Fingers are being pointed in all directions at the Coronial Inquest into 45 deaths at St Basil’s Home for the Aged in Fawkner.

On Wednesday, the court heard about the mishandling in the procedure to bring in replacement staff. On Thursday, the court heard what went on in the month before replacement staff were brought in.

Kathy Bourinaris, the daughter of St Basil’s resident Fotini Atzarakis, said the facility operated like a “circus”. Her mother, who had Parkinson’s, entered St Basil’s for two weeks of respite care on 29 June but remained locked in the home during the COVID outbreak from 9 July, tested positive on 17 July and passed away in hospital 12 days later.

“When I think of a circus, I think of people running around, ongoing craziness, just not knowing what is going on and that is the feeling I got when I rang (St Basil’s),” Ms Bourinaris told the court. “Why don’t you know what is happening? Why don’t you know what to do? Why don’t you have structure and a plan?”

Ms Bourinaris hoped her mother, once she tested positive to COVID-19, would be taken to hospital despite being asymptomatic. “I thought ‘these people don’t know what they’re doing. My mother is not safe. I need her to go somewhere where they know what they are going to do’ and we wanted her out of there,” she said. “We wanted her out of St Basil’s.”

READ MORE: Court hears that “everything went bad” when St Basil’s staff were pulled out

When Ms Atzarakis was taken to Austin Hospital she was scared with “people there suited up, strangers around her” but the family was able to establish contact with her.

“She said to me, ‘I’m not well’, speaking in Greek and I tried to give her courage,” Ms Bourinaris said, adding that there were some Zoom calls organised and contact re-established at the medical facility.
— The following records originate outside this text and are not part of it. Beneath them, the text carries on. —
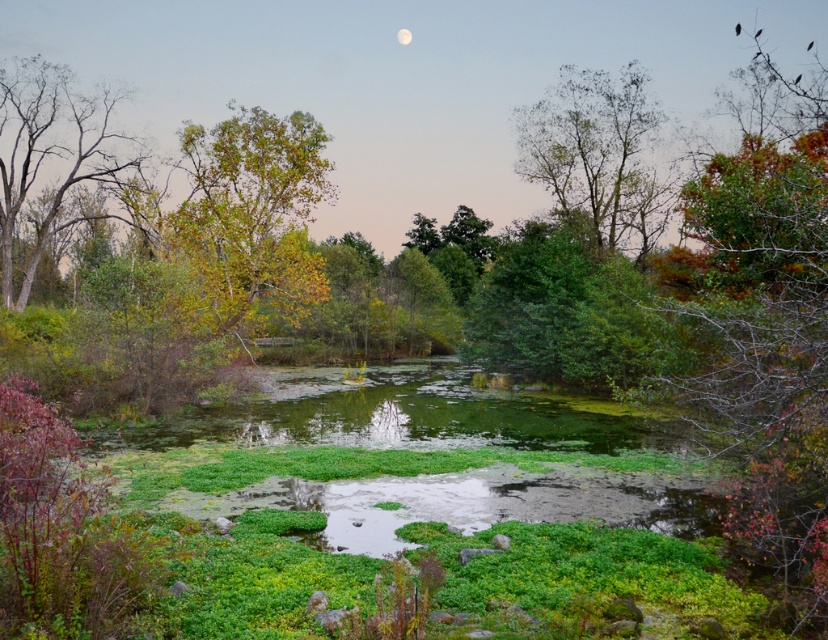
Does bare wood tree at left have a greater width compared to white glossy moon at upper center?

Indeed, bare wood tree at left has a greater width compared to white glossy moon at upper center.

Between bare wood tree at left and white glossy moon at upper center, which one is positioned higher?

white glossy moon at upper center is above.

This screenshot has height=640, width=828. Find the location of `bare wood tree at left`. bare wood tree at left is located at coordinates (49, 163).

Can you confirm if bare wood tree at left is thinner than green leafy tree at upper center?

No.

Does point (70, 152) come in front of point (627, 154)?

No, (70, 152) is further to viewer.

Which is in front, point (71, 92) or point (590, 198)?

Point (71, 92)

The height and width of the screenshot is (640, 828). What are the coordinates of `bare wood tree at left` in the screenshot? It's located at (49, 163).

Can you confirm if green leafy tree at center is positioned to the right of green leafy tree at upper center?

No, green leafy tree at center is not to the right of green leafy tree at upper center.

Between point (195, 216) and point (621, 195), which one is positioned in front?

Positioned in front is point (195, 216).

Is point (244, 170) farther from viewer compared to point (614, 173)?

That is False.

Where is `green leafy tree at center`? green leafy tree at center is located at coordinates (253, 214).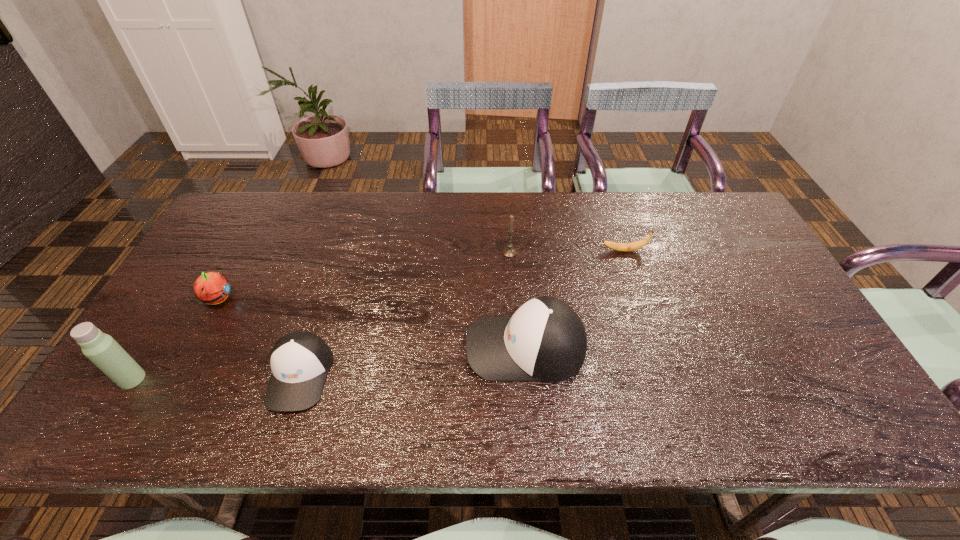
Where is `free space for a new cap on the right`? Image resolution: width=960 pixels, height=540 pixels. free space for a new cap on the right is located at coordinates (730, 322).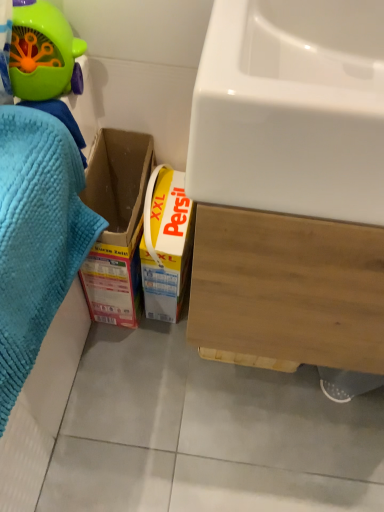
Question: Could you tell me if white glossy sink at upper right is facing blue textured towel at left?

Choices:
 (A) yes
 (B) no

Answer: (B)

Question: Is white glossy sink at upper right turned away from blue textured towel at left?

Choices:
 (A) yes
 (B) no

Answer: (B)

Question: Can you confirm if white glossy sink at upper right is positioned to the right of blue textured towel at left?

Choices:
 (A) no
 (B) yes

Answer: (B)

Question: Does white glossy sink at upper right have a greater height compared to blue textured towel at left?

Choices:
 (A) no
 (B) yes

Answer: (A)

Question: From a real-world perspective, is white glossy sink at upper right under blue textured towel at left?

Choices:
 (A) yes
 (B) no

Answer: (B)

Question: Does point (59, 287) appear closer or farther from the camera than point (301, 67)?

Choices:
 (A) farther
 (B) closer

Answer: (A)

Question: Which is correct: blue textured towel at left is inside white glossy sink at upper right, or outside of it?

Choices:
 (A) inside
 (B) outside

Answer: (B)

Question: From the image's perspective, is blue textured towel at left above or below white glossy sink at upper right?

Choices:
 (A) above
 (B) below

Answer: (B)

Question: Considering the positions of blue textured towel at left and white glossy sink at upper right in the image, is blue textured towel at left bigger or smaller than white glossy sink at upper right?

Choices:
 (A) small
 (B) big

Answer: (B)

Question: In terms of width, does green plastic toy at upper left look wider or thinner when compared to blue textured towel at left?

Choices:
 (A) wide
 (B) thin

Answer: (B)

Question: Looking at the image, does green plastic toy at upper left seem bigger or smaller compared to blue textured towel at left?

Choices:
 (A) big
 (B) small

Answer: (B)

Question: In terms of height, does green plastic toy at upper left look taller or shorter compared to blue textured towel at left?

Choices:
 (A) tall
 (B) short

Answer: (B)

Question: From a real-world perspective, is green plastic toy at upper left above or below blue textured towel at left?

Choices:
 (A) below
 (B) above

Answer: (B)

Question: From their relative heights in the image, would you say white glossy sink at upper right is taller or shorter than blue textured towel at left?

Choices:
 (A) tall
 (B) short

Answer: (B)

Question: Does point (359, 177) appear closer or farther from the camera than point (49, 197)?

Choices:
 (A) closer
 (B) farther

Answer: (A)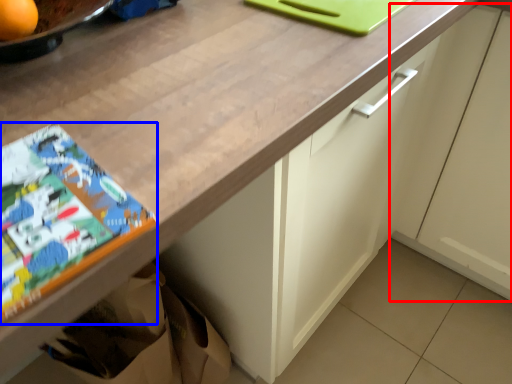
Question: Which object appears farthest to the camera in this image, cabinetry (highlighted by a red box) or comic book (highlighted by a blue box)?

Choices:
 (A) cabinetry
 (B) comic book

Answer: (A)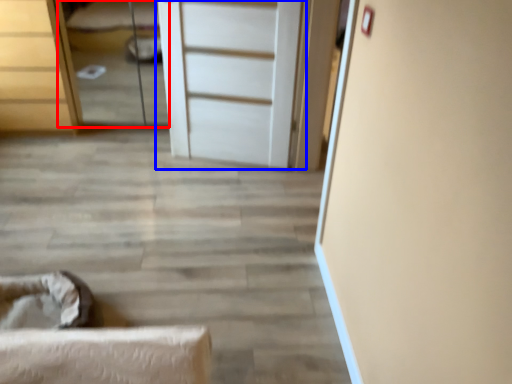
Question: Which object is closer to the camera taking this photo, bed (highlighted by a red box) or door (highlighted by a blue box)?

Choices:
 (A) bed
 (B) door

Answer: (B)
Ms Bourinaris said a social worker had been appointed to communicate with her family. “I felt like it was just, ‘tick the box, you’ve got a social worker, yeah, we’ve done that’,” she said, stating that the only thing she needed to know was about her mother’s belongings, but she did not even get an answer on that. “I never got a call back.”

“I can tell you the first time I received anything from St Basil’s was when they wanted to do a one-year memorial. Before that, I got nothing from nobody,” she said.
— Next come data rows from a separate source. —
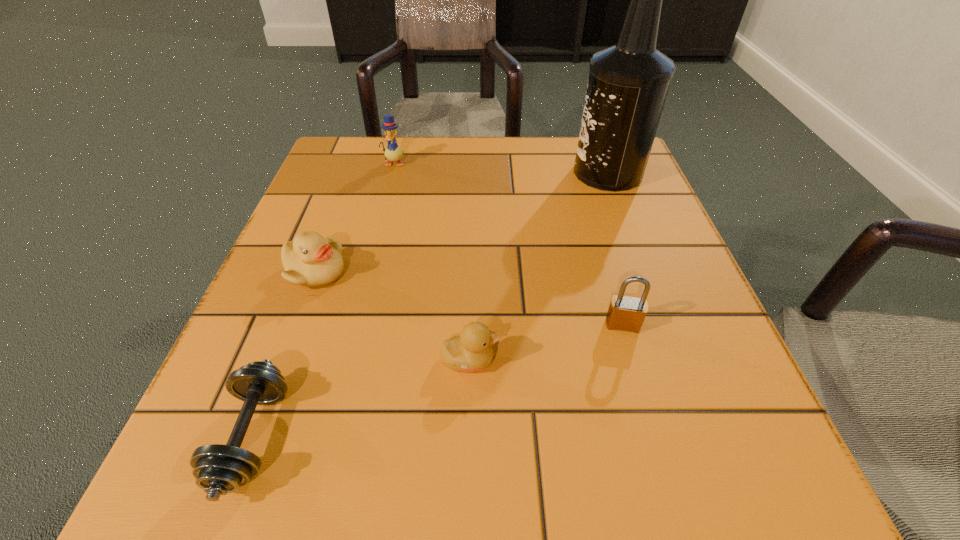
Find the location of `dumbbell situated at the left edge`. dumbbell situated at the left edge is located at coordinates (219, 469).

Identify the location of liquor that is at the right edge. (628, 83).

Image resolution: width=960 pixels, height=540 pixels. Find the location of `padlock located at the right edge`. padlock located at the right edge is located at coordinates (625, 313).

The height and width of the screenshot is (540, 960). In order to click on object located in the far left corner section of the desktop in this screenshot , I will do `click(392, 152)`.

Find the location of a particular element. This screenshot has height=540, width=960. object located at the near left corner is located at coordinates coord(219,469).

Find the location of a particular element. This screenshot has width=960, height=540. object at the far right corner is located at coordinates (628, 83).

The image size is (960, 540). In the image, there is a desktop. What are the coordinates of `vacant space at the far edge` in the screenshot? It's located at (491, 193).

At what (x,y) coordinates should I click in order to perform the action: click on free region at the near edge. Please return your answer as a coordinate pair (x, y). The height and width of the screenshot is (540, 960). Looking at the image, I should click on (590, 472).

The image size is (960, 540). In the image, there is a desktop. Identify the location of vacant space at the left edge. (253, 328).

In the image, there is a desktop. At what (x,y) coordinates should I click in order to perform the action: click on vacant space at the right edge. Please return your answer as a coordinate pair (x, y). This screenshot has height=540, width=960. Looking at the image, I should click on (641, 197).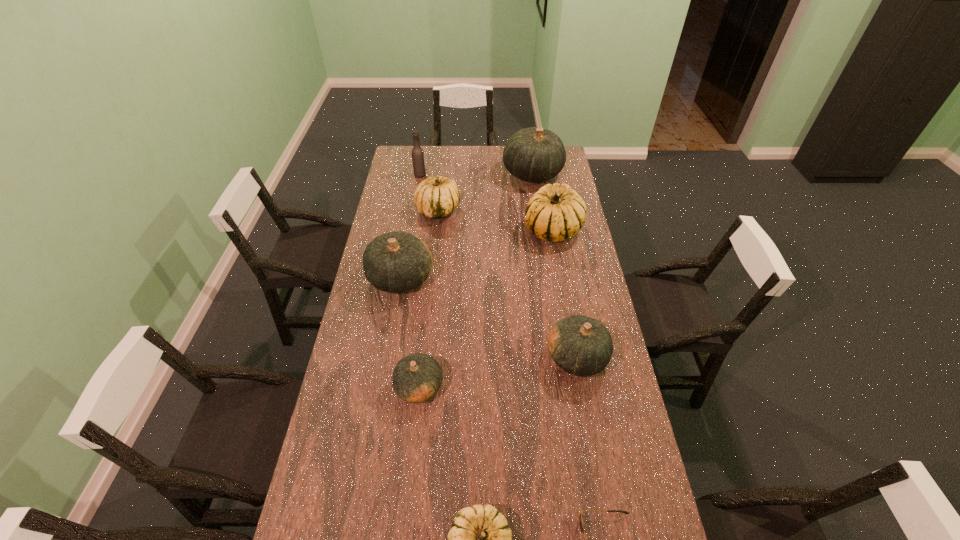
Identify the location of vacant area at the left edge. (374, 435).

Image resolution: width=960 pixels, height=540 pixels. In the image, there is a desktop. Find the location of `vacant space at the right edge`. vacant space at the right edge is located at coordinates (578, 238).

Where is `vacant area that lies between the third biggest orange gourd and the beer bottle`? vacant area that lies between the third biggest orange gourd and the beer bottle is located at coordinates (498, 266).

The height and width of the screenshot is (540, 960). In order to click on free spot between the rightmost white gourd and the beer bottle in this screenshot , I will do `click(487, 202)`.

At what (x,y) coordinates should I click in order to perform the action: click on vacant area that lies between the farthest orange gourd and the second smallest white gourd. Please return your answer as a coordinate pair (x, y). Looking at the image, I should click on pos(485,192).

Locate an element on the screen. This screenshot has height=540, width=960. vacant point located between the beer bottle and the farthest gourd is located at coordinates (476, 174).

The height and width of the screenshot is (540, 960). What are the coordinates of `blank region between the rightmost white gourd and the fourth farthest gourd` in the screenshot? It's located at (477, 254).

Find the location of a particular element. Image resolution: width=960 pixels, height=540 pixels. free area in between the rightmost white gourd and the third smallest orange gourd is located at coordinates (477, 254).

Locate which object is the second closest to the beer bottle. Please provide its 2D coordinates. Your answer should be formatted as a tuple, i.e. [(x, y)], where the tuple contains the x and y coordinates of a point satisfying the conditions above.

[(533, 154)]

Identify the location of object that is the second closest one to the biggest white gourd. (435, 197).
Ms Bourinaris was also called months after her mother passed away to be asked if her mother was “still interested in care and respite and wanted a tour of the facility”.

“I’m thinking, ‘how much worst can this get, when four months later they don’t know what they are doing,” she told the court.
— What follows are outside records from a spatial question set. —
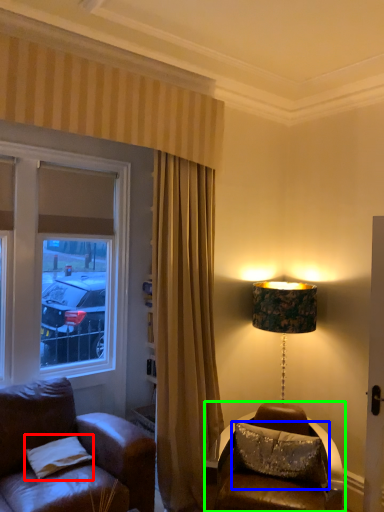
Question: Based on their relative distances, which object is nearer to pillow (highlighted by a red box)? Choose from pillow (highlighted by a blue box) and table (highlighted by a green box).

Choices:
 (A) pillow
 (B) table

Answer: (B)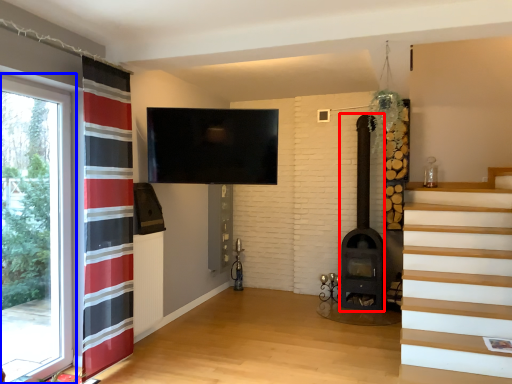
Question: Among these objects, which one is farthest to the camera, fireplace (highlighted by a red box) or window (highlighted by a blue box)?

Choices:
 (A) fireplace
 (B) window

Answer: (A)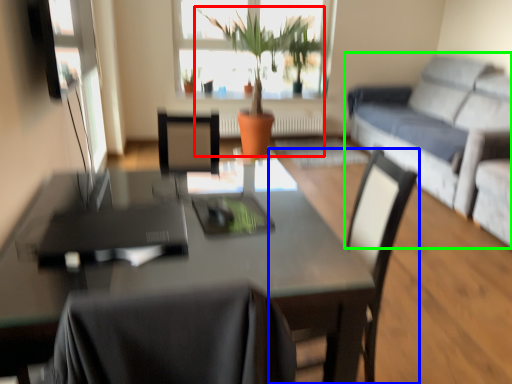
Question: Estimate the real-world distances between objects in this image. Which object is farther from houseplant (highlighted by a red box), chair (highlighted by a blue box) or studio couch (highlighted by a green box)?

Choices:
 (A) chair
 (B) studio couch

Answer: (A)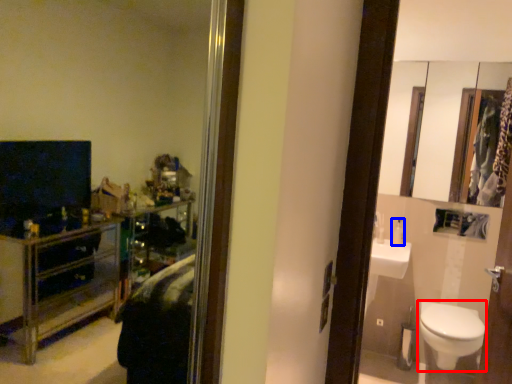
Question: Which of the following is the closest to the observer, toilet (highlighted by a red box) or toiletry (highlighted by a blue box)?

Choices:
 (A) toilet
 (B) toiletry

Answer: (A)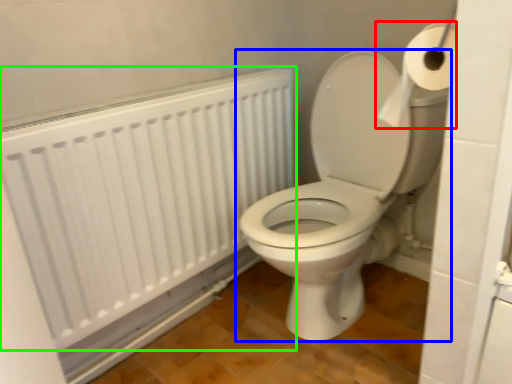
Question: Which is farther away from toilet paper (highlighted by a red box)? toilet (highlighted by a blue box) or radiator (highlighted by a green box)?

Choices:
 (A) toilet
 (B) radiator

Answer: (B)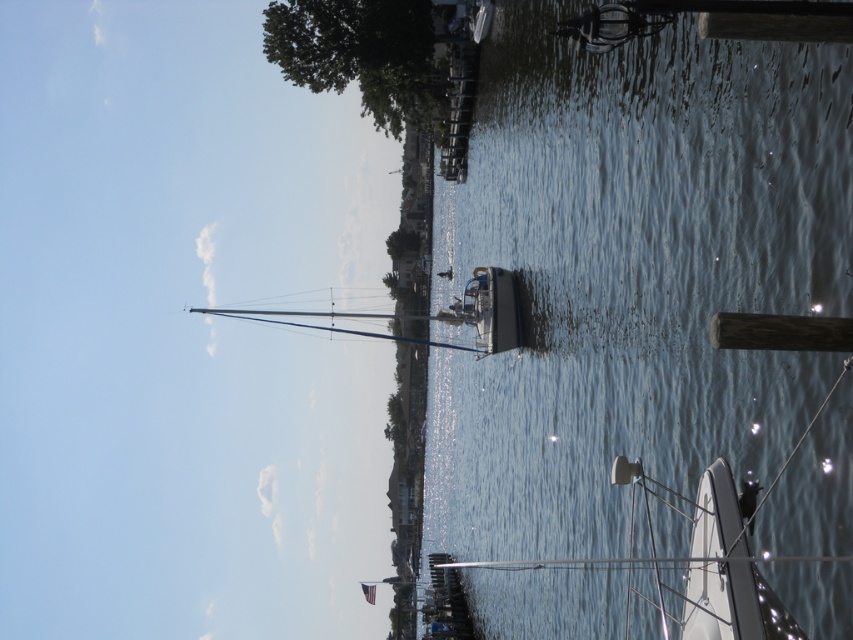
You are planning to take a photo of the waterfront scene. You want to ensure that both the clear water at center and the white glossy sailboat at lower right are visible in the frame. Given their sizes, which object should you focus on to include both in the composition?

The clear water at center has a larger size compared to the white glossy sailboat at lower right. To include both in the composition, focus on the larger clear water at center and position it to allow the smaller sailboat to be captured within the frame.

You are standing on the dock and see two points in the image. Which point is closer to you, point (442, 513) or point (349, 12)?

Point (442, 513) is further to the viewer than point (349, 12), so point (349, 12) is closer to you.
READ MORE: St Basil’s coronial inquest: Evidence points to early failures in “preventable tragedy”

Staff members left to their own devices

Nurse Annabelle Fitzpatrick said “we never do training” when asked how she had been prepared. “For me training could take one hour or thirty minutes but there’s nothing I can call like training,” she said, referring to the lack of formal instruction.

Jasmina Velkoski, who worked at St Basil’s, said she had to bring her own mask before the outbreak. She said she first saw masks available for visitors on 11 July, and staff only received protective equipment on 13 July.

James Mee, a personal care attendant said that staff were not given directions regarding the wearing of PPE and they were told by senior nurses that masks were not necessary. On the contrary, staff were told that wearing masks would only scare residents.

Mr Mee said that in a staff meeting after the first positive case among the home’s workers on July 9, Nursing Director at St Basil’s Home, Vicki Kos, told them not to panic or worry.

“Staff members were quite concerned about how we were going to care for residents who had COVID or what the plan was. Vicki just laughed at staff concerns,” he said on Thursday.

Ms Bourinaris said “someone needs to be held accountable”.

“Something needs to be done. My mother should still be here and so should these other 45 people. No one else should ever go through this,” she said.

“For me, I’m worst know than I was back then,” she said.